## Assignment
Extract the run of lines that starts at the top of the records below and ends at the line with "Giochi&Concorsi", keeping both ends and excluding pictures.

## Page-level text extractions
....

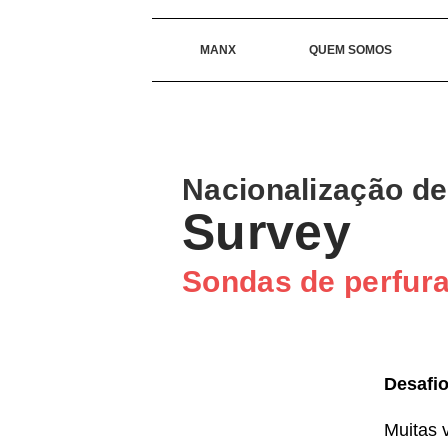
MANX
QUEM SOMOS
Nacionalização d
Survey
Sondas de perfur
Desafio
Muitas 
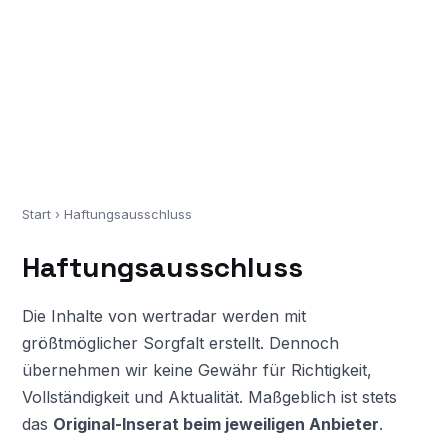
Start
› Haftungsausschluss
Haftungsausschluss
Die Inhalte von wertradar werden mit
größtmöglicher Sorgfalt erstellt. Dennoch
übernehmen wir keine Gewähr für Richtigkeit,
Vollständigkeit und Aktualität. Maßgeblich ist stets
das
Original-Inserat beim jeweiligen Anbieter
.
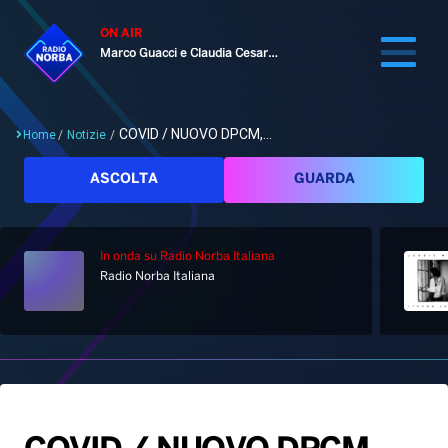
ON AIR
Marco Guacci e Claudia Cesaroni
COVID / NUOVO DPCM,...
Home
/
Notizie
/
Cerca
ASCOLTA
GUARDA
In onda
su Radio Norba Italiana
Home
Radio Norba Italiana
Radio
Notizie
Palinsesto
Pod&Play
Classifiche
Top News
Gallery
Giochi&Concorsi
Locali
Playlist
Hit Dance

....

## Answer section
MANX
QUEM SOMOS
Nacionalização d
Survey
Sondas de perfur
Desafio
Muitas 
Start
› Haftungsausschluss
Haftungsausschluss
Die Inhalte von wertradar werden mit
größtmöglicher Sorgfalt erstellt. Dennoch
übernehmen wir keine Gewähr für Richtigkeit,
Vollständigkeit und Aktualität. Maßgeblich ist stets
das
Original-Inserat beim jeweiligen Anbieter
.
ON AIR
Marco Guacci e Claudia Cesaroni
COVID / NUOVO DPCM,...
Home
/
Notizie
/
Cerca
ASCOLTA
GUARDA
In onda
su Radio Norba Italiana
Home
Radio Norba Italiana
Radio
Notizie
Palinsesto
Pod&Play
Classifiche
Top News
Gallery
Giochi&Concorsi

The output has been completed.